====== DATA FOR ANALYSIS ======

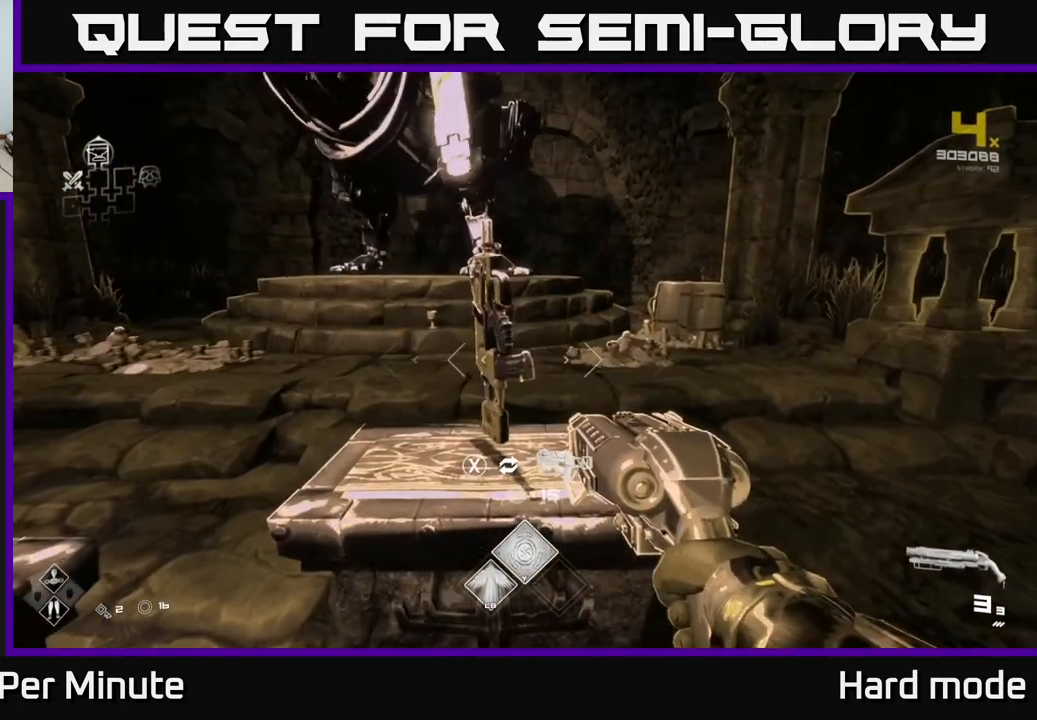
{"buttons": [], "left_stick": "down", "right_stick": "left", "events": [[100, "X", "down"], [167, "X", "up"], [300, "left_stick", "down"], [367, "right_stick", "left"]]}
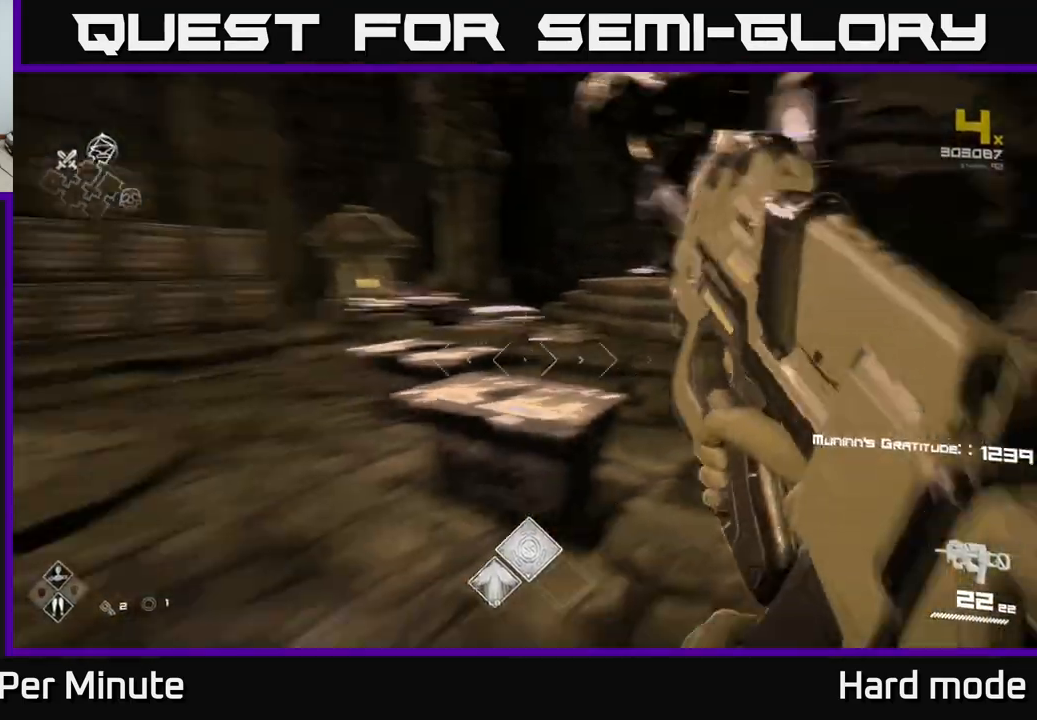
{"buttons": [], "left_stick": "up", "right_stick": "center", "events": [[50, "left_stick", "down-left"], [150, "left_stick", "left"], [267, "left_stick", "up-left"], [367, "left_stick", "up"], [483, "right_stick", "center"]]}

======
====== DATA FOR ANALYSIS ======

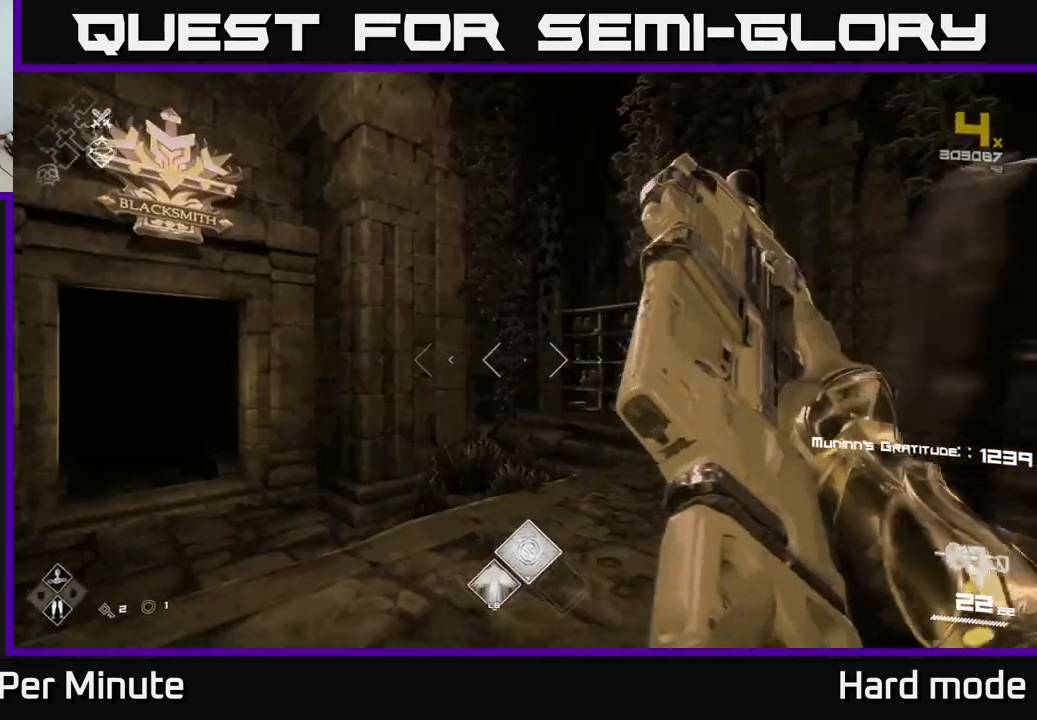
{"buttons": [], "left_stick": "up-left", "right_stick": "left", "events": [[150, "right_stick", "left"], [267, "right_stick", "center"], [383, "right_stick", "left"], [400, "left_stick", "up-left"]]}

======
====== DATA FOR ANALYSIS ======

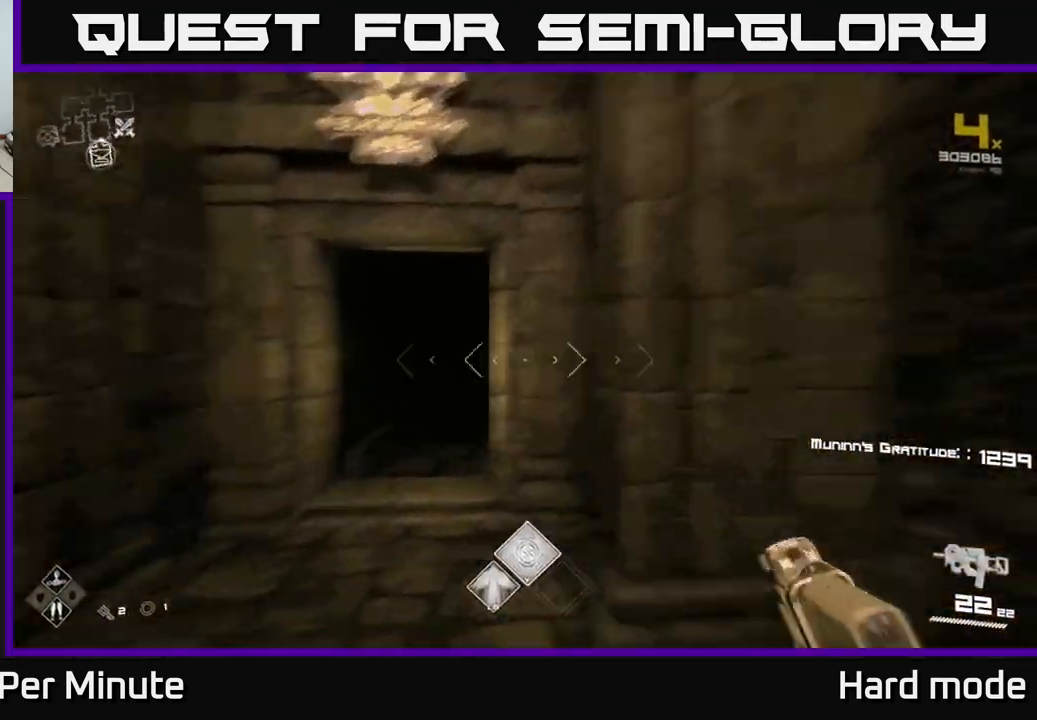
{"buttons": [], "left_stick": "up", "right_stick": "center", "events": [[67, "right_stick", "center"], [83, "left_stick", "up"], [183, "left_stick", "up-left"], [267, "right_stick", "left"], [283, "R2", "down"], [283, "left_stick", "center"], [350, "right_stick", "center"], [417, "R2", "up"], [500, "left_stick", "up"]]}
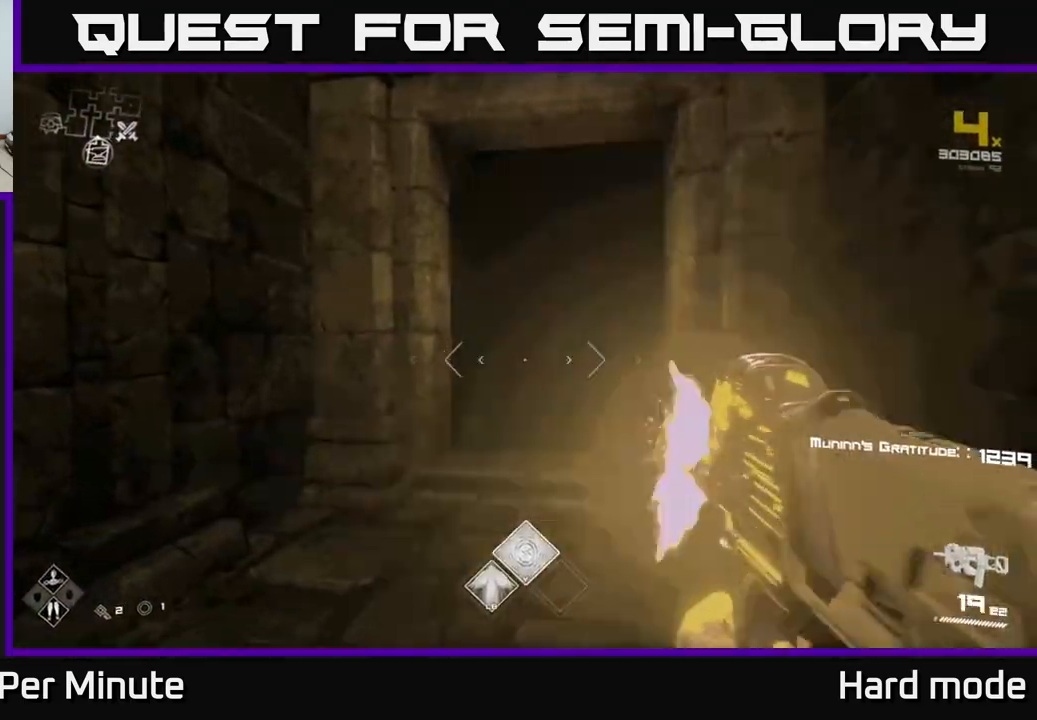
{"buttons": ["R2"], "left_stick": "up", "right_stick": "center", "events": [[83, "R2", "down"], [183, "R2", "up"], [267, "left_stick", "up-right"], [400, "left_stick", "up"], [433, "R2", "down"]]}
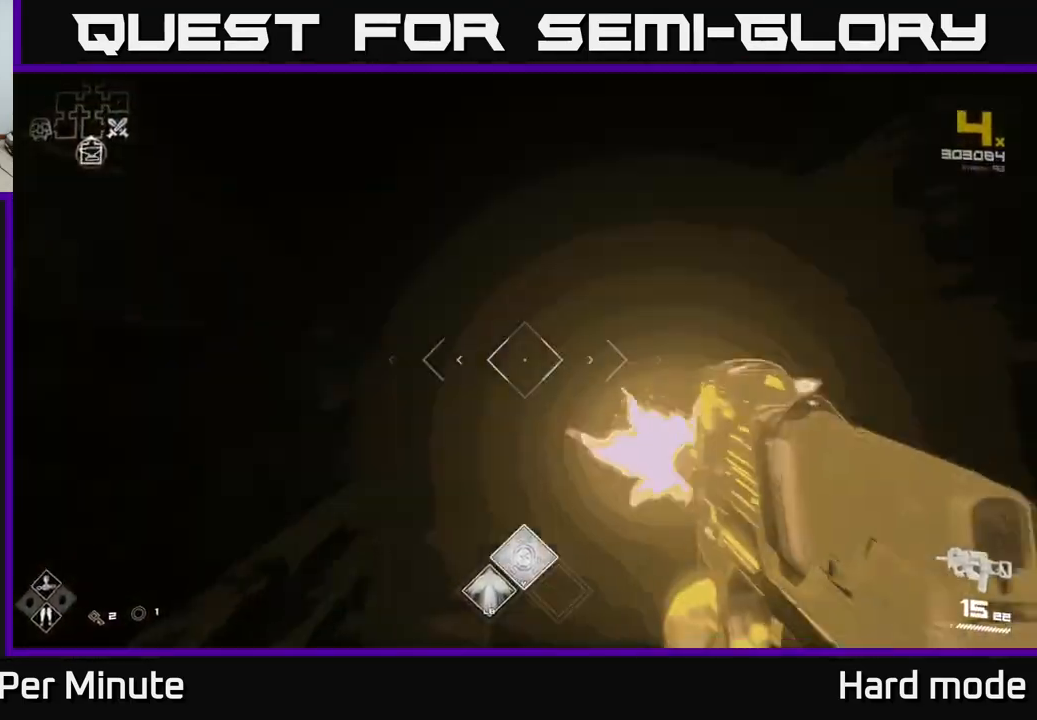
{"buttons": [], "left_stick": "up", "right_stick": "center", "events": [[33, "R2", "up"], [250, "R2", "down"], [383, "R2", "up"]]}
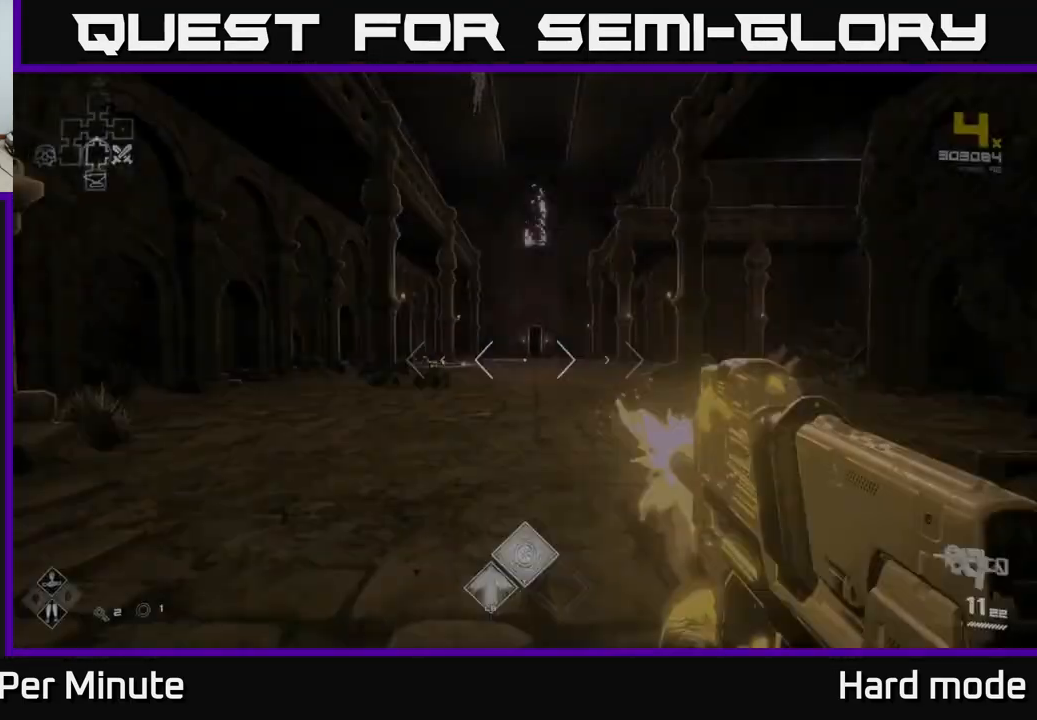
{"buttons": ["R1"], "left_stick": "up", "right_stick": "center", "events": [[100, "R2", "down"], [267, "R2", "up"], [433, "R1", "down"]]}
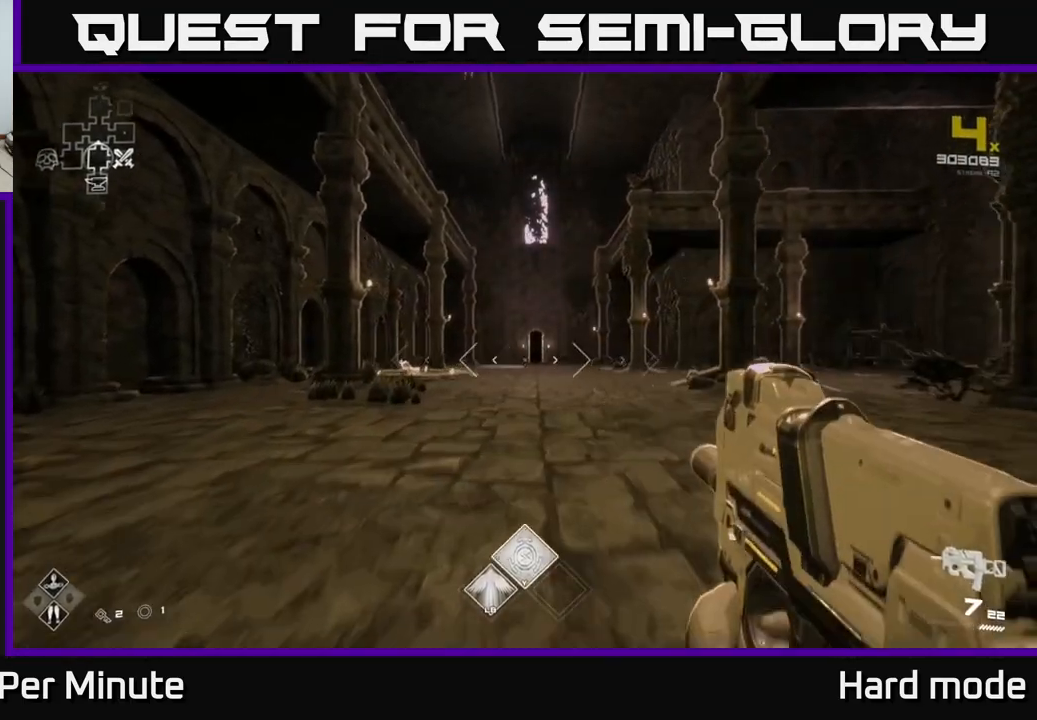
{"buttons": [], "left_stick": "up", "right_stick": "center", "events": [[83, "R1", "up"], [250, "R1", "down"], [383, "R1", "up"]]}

======

Where does the word "center" appear in the records? Copy every line that holds it.

* _TASK RESULT_
{"buttons": [], "left_stick": "up", "right_stick": "center", "events": [[50, "left_stick", "down-left"], [150, "left_stick", "left"], [267, "left_stick", "up-left"], [367, "left_stick", "up"], [483, "right_stick", "center"]]}
{"buttons": [], "left_stick": "up-left", "right_stick": "left", "events": [[150, "right_stick", "left"], [267, "right_stick", "center"], [383, "right_stick", "left"], [400, "left_stick", "up-left"]]}
{"buttons": [], "left_stick": "up", "right_stick": "center", "events": [[67, "right_stick", "center"], [83, "left_stick", "up"], [183, "left_stick", "up-left"], [267, "right_stick", "left"], [283, "R2", "down"], [283, "left_stick", "center"], [350, "right_stick", "center"], [417, "R2", "up"], [500, "left_stick", "up"]]}
{"buttons": ["R2"], "left_stick": "up", "right_stick": "center", "events": [[83, "R2", "down"], [183, "R2", "up"], [267, "left_stick", "up-right"], [400, "left_stick", "up"], [433, "R2", "down"]]}
{"buttons": [], "left_stick": "up", "right_stick": "center", "events": [[33, "R2", "up"], [250, "R2", "down"], [383, "R2", "up"]]}
{"buttons": ["R1"], "left_stick": "up", "right_stick": "center", "events": [[100, "R2", "down"], [267, "R2", "up"], [433, "R1", "down"]]}
{"buttons": [], "left_stick": "up", "right_stick": "center", "events": [[83, "R1", "up"], [250, "R1", "down"], [383, "R1", "up"]]}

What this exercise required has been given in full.